NagaWorld Casino workers said that police carried out a “violent crackdown” on their strike Tuesday and ferried them against their will to several quarantine facilities, allegedly to be tested for the disease caused by the coronavirus. However, authorities released them on Wednesday after they refused to submit to the tests without an official order.

Chhin Ouksaphea, a worker who was quarantined in a center on the outskirts of the city, said she and her fellow strikers were told “to walk home” upon their release and were denied medical attention despite being roughed up by police the day before.

But she expressed hope that the government would help to resolve the dispute following an inter-ministerial meeting held later Wednesday to address the matter.

Thousands of NagaWorld workers walked off their jobs in mid-December, demanding higher wages and the reinstatement of 11 jailed union leaders and workers and 365 others they say were unjustly fired from the hotel and casino, which is owned by a Hong Kong-based company believed to have connections to family members of Cambodian Prime Minister Hun Sen.

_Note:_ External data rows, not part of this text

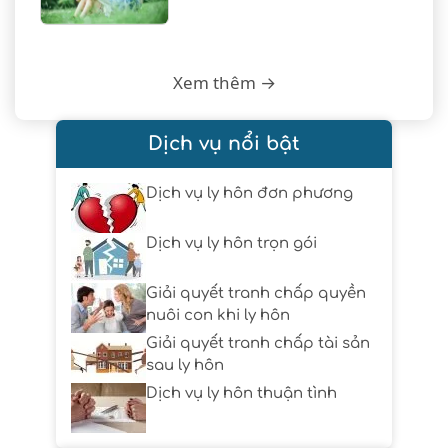
Xem thêm →
Dịch vụ nổi bật
Dịch vụ ly hôn đơn phương
Dịch vụ ly hôn trọn gói
Giải quyết tranh chấp quyền
nuôi con khi ly hôn
Giải quyết tranh chấp tài sản
sau ly hôn
Dịch vụ ly hôn thuận tình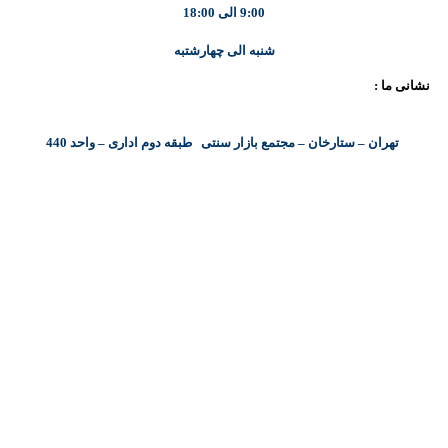
9:00 الی 18:00
شنبه الی چهارشتبه
نشانی ما :
تهران – ستارخان – مجتمع بازار سنتی طبقه دوم اداری – واحد 440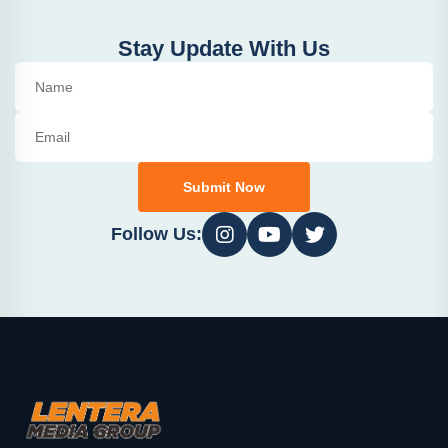
Stay Update With Us
Submit Now
Follow Us: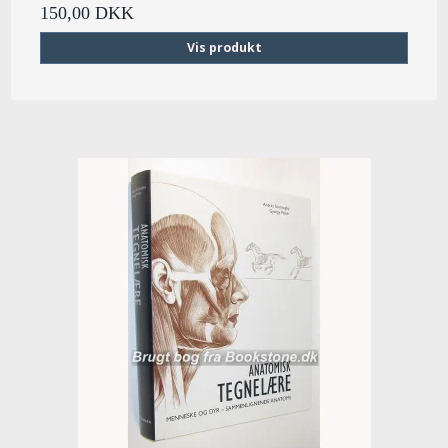
150,00 DKK
Vis produkt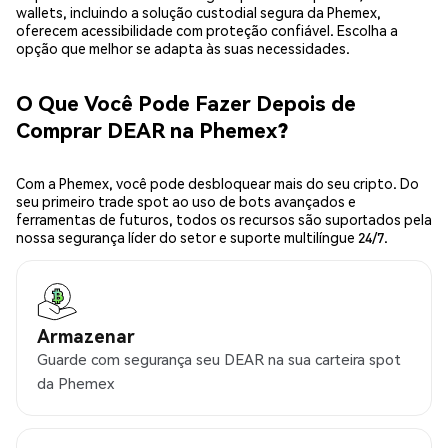
wallets, incluindo a solução custodial segura da Phemex,
oferecem acessibilidade com proteção confiável. Escolha a
opção que melhor se adapta às suas necessidades.
O Que Você Pode Fazer Depois de
Comprar DEAR na Phemex?
Com a Phemex, você pode desbloquear mais do seu cripto. Do
seu primeiro trade spot ao uso de bots avançados e
ferramentas de futuros, todos os recursos são suportados pela
nossa segurança líder do setor e suporte multilíngue 24/7.
Armazenar
Guarde com segurança seu DEAR na sua carteira spot
da Phemex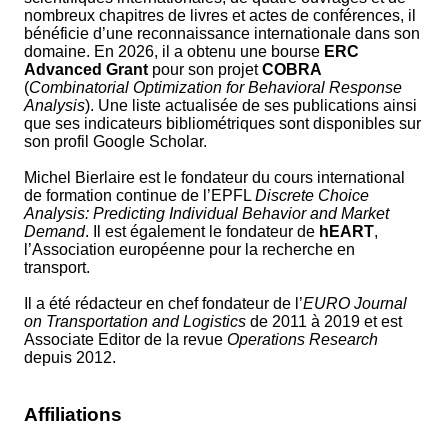
nombreux chapitres de livres et actes de conférences, il
bénéficie d’une reconnaissance internationale dans son
domaine. En 2026, il a obtenu une bourse
ERC
Advanced Grant
pour son projet
COBRA
(
Combinatorial Optimization for Behavioral Response
Analysis
). Une liste actualisée de ses publications ainsi
que ses indicateurs bibliométriques sont disponibles sur
son profil Google Scholar.
Michel Bierlaire est le fondateur du cours international
de formation continue de l’EPFL
Discrete Choice
Analysis: Predicting Individual Behavior and Market
Demand
. Il est également le fondateur de
hEART
,
l’Association européenne pour la recherche en
transport.
Il a été rédacteur en chef fondateur de l’
EURO Journal
on Transportation and Logistics
de 2011 à 2019 et est
Associate Editor de la revue
Operations Research
depuis 2012.
Affiliations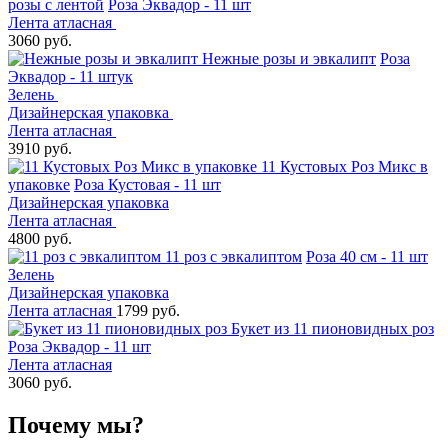
розы с лентой
Роза Эквадор - 11 шт
Лента атласная
3060 руб.
Нежные розы и эвкалипт
Роза
Эквадор - 11 штук
Зелень
Дизайнерская упаковка
Лента атласная
3910 руб.
11 Кустовых Роз Микс в
упаковке
Роза Кустовая - 11 шт
Дизайнерская упаковка
Лента атласная
4800 руб.
11 роз с эвкалиптом
Роза 40 см - 11 шт
Зелень
Дизайнерская упаковка
Лента атласная
1799 руб.
Букет из 11 пионовидных роз
Роза Эквадор - 11 шт
Лента атласная
3060 руб.
Почему мы?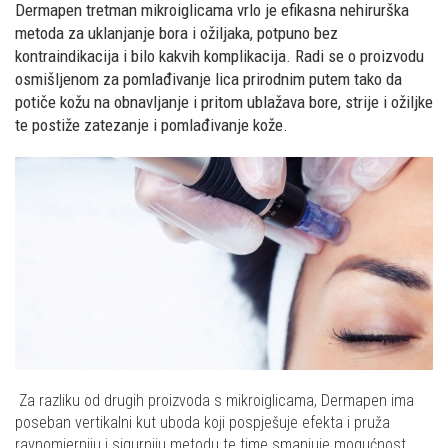
Dermapen tretman mikroiglicama vrlo je efikasna nehirurška
metoda za uklanjanje bora i ožiljaka, potpuno bez
kontraindikacija i bilo kakvih komplikacija. Radi se o proizvodu
osmišljenom za pomlađivanje lica prirodnim putem tako da
potiče kožu na obnavljanje i pritom ublažava bore, strije i ožiljke
te postiže zatezanje i pomlađivanje kože.
Za razliku od drugih proizvoda s mikroiglicama, Dermapen ima
poseban vertikalni kut uboda koji pospješuje efekta i pruža
ravnomjerniju i sigurniju metodu te time smanjuje mogućnost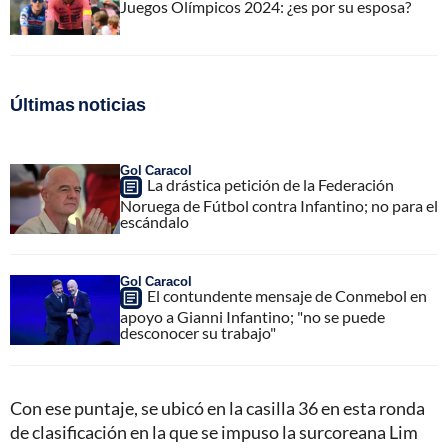
Juegos Olímpicos 2024: ¿es por su esposa?
Últimas noticias
Gol Caracol
La drástica petición de la Federación
Noruega de Fútbol contra Infantino; no para el
escándalo
Gol Caracol
El contundente mensaje de Conmebol en
apoyo a Gianni Infantino; "no se puede
desconocer su trabajo"
Con ese puntaje, se ubicó en la casilla 36 en esta ronda
de clasificación en la que se impuso la surcoreana Lim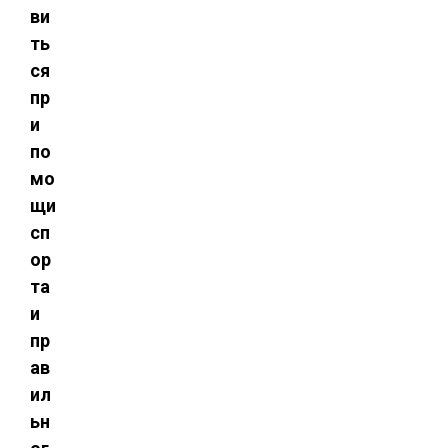
ви
ть
ся
пр
и
по
мо
щи
сп
ор
та
и
пр
ав
ил
ьн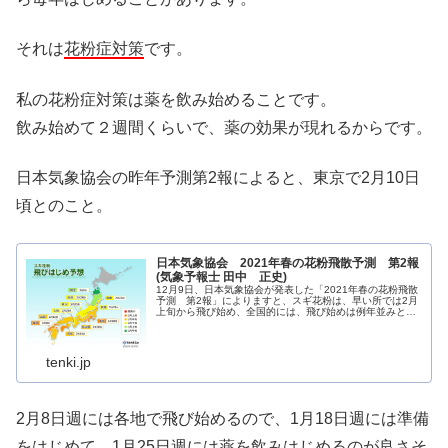
それは
花粉症対策
です。
私の花粉症対策は薬を飲み始めることです。
飲み始めて２週間くらいで、薬の効果が現れるからです。
日本気象協会の昨年予測第2報によると、東京で2月10日
頃とのこと。
日本気象協会 2021年春の花粉飛散予測 第2報
(気象予報士 田中 正史)
12月9日、日本気象協会が発表した「2021年春の花粉飛散
予測 第2報」によりますと、スギ花粉は、早い所では2月
上旬から飛び始め、全国的には、飛び始めは例年並みとな
るでしょう。飛散量は、広い範囲で例年より少なく、九州
は非常に少ない見込みです...
tenki.jp
2月8日週には各地で飛び始めるので、1月18日週には準備
をはじめて、1月25日週には薬を飲みはじめるのが良さそ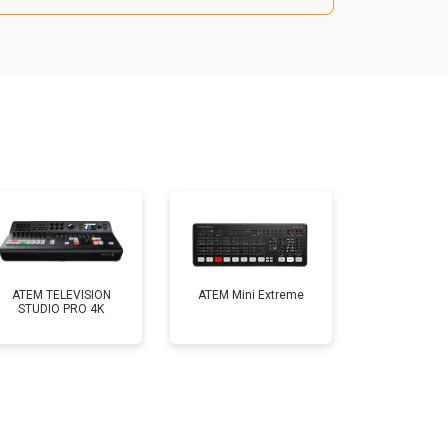
ATEM TELEVISION
ATEM Mini Extreme
STUDIO PRO 4K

Cambodian authorities have called the strike “illegal” and alleged that it is supported by foreign donors as a plot to topple the government. But a series of mass arrests in recent weeks have been attributed to alleged violations of pandemic health regulations in Cambodia’s capital. Activists said the charges were trumped up to break up the strike.

Details of Wednesday’s inter-ministerial meeting – presided over by Cambodian Minister of Interior Sar Kheng and expected to include ministers of the health, labor, and justice departments and the heads of the Phnom Penh city government, municipal court, and the national police – was not made public and attempts to contact Phnom Penh City Hall spokesman Met Meas Pheakdey went unanswered.